## Task prompt
Your job is to return every line in the data holding the string "visible".
--- Source data ---
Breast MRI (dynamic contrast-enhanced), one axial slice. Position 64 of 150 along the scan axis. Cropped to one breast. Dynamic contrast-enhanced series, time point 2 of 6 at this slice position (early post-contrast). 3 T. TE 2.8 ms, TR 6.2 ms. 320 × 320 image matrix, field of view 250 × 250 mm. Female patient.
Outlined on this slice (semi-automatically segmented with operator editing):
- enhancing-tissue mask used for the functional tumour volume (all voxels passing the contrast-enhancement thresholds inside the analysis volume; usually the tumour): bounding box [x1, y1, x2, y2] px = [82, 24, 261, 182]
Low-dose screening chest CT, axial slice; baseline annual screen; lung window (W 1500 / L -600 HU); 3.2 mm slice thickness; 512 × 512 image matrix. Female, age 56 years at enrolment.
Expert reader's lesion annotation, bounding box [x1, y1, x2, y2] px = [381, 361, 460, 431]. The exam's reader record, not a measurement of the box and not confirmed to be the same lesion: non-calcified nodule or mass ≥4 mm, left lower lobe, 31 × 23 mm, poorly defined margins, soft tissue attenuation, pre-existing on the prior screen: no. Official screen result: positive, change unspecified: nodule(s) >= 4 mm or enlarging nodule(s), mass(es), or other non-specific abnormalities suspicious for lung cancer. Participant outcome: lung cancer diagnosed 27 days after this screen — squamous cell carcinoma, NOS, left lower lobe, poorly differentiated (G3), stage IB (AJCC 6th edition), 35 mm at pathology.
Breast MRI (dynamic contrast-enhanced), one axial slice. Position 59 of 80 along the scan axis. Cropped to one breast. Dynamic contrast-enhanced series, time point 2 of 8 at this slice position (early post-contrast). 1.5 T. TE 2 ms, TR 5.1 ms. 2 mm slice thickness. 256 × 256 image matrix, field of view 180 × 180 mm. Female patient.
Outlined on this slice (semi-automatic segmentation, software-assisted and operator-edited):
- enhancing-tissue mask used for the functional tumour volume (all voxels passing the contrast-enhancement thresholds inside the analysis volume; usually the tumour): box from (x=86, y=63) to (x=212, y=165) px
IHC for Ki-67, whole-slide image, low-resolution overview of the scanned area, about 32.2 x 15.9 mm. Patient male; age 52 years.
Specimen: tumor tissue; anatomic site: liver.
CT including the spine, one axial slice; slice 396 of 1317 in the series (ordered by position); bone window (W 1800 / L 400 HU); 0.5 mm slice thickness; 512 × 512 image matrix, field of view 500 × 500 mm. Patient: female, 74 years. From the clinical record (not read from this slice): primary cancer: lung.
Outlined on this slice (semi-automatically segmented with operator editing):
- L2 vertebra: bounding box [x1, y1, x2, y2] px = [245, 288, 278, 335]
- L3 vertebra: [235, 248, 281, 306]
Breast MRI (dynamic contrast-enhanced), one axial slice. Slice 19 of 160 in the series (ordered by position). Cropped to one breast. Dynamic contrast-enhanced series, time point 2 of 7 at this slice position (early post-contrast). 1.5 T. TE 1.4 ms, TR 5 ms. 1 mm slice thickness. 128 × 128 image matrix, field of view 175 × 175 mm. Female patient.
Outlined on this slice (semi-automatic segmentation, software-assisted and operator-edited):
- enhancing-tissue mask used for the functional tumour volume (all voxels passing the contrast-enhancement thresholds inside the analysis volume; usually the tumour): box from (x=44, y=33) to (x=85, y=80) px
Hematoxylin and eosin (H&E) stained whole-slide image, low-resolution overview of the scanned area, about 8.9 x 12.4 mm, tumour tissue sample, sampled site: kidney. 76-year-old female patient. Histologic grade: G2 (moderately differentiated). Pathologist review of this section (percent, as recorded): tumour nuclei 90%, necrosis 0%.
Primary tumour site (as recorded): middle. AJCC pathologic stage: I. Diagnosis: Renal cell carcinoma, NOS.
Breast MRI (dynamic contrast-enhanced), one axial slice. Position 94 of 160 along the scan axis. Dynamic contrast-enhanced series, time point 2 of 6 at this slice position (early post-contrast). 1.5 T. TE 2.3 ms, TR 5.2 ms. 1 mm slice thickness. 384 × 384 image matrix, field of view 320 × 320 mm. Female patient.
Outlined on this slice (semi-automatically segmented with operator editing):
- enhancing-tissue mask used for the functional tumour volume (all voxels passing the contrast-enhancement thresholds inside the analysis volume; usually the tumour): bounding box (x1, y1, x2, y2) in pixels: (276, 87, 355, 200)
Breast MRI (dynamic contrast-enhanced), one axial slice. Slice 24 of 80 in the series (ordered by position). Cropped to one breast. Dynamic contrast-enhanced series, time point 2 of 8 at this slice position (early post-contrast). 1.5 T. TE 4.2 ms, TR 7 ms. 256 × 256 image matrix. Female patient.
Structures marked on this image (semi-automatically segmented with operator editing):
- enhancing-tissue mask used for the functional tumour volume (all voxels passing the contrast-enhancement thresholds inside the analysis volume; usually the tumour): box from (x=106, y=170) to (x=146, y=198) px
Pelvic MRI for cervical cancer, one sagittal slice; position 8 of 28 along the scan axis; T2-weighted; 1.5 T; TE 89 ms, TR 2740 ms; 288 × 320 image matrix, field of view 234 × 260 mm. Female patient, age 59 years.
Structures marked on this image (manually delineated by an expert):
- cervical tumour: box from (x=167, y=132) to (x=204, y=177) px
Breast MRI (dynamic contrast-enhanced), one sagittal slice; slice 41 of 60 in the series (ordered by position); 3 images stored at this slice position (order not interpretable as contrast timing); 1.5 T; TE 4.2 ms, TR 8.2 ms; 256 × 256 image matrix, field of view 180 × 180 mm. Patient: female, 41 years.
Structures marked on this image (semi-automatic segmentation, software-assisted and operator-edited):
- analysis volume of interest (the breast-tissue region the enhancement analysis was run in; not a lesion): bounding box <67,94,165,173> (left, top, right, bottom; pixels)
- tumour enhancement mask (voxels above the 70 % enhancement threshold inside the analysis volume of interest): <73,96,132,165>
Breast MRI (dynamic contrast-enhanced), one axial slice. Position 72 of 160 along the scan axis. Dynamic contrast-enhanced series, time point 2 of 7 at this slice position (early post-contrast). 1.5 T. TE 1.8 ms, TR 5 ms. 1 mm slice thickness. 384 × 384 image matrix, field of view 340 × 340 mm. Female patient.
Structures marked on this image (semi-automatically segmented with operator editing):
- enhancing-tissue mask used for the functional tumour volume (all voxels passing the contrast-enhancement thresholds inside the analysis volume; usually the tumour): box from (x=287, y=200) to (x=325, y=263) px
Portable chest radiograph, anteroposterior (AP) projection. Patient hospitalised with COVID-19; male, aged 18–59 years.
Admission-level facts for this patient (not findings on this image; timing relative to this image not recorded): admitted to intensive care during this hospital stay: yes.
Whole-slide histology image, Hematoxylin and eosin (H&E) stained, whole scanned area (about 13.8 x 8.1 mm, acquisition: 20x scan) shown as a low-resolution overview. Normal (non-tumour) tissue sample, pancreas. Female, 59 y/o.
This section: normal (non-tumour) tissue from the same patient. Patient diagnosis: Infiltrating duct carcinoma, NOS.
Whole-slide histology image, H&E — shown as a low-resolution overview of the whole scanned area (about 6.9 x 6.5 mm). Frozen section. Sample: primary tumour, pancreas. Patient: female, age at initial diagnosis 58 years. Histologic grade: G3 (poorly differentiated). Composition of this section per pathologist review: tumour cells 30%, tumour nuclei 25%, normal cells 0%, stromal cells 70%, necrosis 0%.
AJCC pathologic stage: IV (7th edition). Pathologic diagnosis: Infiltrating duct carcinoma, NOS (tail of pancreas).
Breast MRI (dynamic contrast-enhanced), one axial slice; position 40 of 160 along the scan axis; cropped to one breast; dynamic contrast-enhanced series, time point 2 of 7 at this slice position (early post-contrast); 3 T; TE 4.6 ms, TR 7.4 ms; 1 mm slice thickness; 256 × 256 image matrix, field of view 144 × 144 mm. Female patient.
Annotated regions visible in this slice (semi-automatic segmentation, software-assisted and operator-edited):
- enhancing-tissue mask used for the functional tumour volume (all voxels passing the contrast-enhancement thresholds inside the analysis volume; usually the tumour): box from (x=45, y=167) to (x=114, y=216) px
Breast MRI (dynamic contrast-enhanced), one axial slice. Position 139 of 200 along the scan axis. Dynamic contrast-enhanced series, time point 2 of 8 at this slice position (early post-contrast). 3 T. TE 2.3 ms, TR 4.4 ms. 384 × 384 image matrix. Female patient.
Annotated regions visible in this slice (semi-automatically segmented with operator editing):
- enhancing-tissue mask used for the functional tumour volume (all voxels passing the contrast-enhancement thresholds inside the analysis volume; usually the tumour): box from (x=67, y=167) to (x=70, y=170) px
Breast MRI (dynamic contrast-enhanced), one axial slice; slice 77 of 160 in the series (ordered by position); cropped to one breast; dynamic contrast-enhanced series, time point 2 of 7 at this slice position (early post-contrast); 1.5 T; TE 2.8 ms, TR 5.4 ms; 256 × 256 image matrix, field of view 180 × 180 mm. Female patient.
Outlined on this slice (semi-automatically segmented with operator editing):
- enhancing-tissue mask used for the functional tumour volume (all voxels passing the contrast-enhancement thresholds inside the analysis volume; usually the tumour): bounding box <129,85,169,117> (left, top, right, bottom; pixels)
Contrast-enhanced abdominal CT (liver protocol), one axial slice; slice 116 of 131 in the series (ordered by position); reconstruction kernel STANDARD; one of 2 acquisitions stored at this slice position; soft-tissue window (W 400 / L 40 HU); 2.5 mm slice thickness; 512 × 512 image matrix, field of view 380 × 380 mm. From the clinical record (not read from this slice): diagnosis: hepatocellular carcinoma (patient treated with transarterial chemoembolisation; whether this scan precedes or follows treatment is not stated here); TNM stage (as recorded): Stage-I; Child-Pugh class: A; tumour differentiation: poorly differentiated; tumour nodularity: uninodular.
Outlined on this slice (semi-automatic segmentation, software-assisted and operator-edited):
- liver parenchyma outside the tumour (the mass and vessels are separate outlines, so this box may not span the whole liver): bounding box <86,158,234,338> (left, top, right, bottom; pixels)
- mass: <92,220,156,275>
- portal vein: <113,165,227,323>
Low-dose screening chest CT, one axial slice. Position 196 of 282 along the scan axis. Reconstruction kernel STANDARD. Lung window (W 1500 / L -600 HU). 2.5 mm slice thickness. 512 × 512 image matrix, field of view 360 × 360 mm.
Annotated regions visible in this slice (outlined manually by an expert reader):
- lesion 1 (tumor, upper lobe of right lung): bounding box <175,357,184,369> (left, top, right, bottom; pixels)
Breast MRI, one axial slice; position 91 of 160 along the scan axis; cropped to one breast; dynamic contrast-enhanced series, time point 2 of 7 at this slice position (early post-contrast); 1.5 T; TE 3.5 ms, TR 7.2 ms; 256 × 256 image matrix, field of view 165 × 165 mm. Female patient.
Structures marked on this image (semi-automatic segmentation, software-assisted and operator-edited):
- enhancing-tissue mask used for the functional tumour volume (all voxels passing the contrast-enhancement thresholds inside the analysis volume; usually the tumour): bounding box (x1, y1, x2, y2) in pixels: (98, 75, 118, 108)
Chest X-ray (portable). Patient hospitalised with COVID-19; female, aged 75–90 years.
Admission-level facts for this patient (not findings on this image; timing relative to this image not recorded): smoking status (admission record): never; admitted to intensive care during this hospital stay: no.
---
## Answer section
Annotated regions visible in this slice (semi-automatic segmentation, software-assisted and operator-edited):
Annotated regions visible in this slice (semi-automatically segmented with operator editing):
Annotated regions visible in this slice (outlined manually by an expert reader):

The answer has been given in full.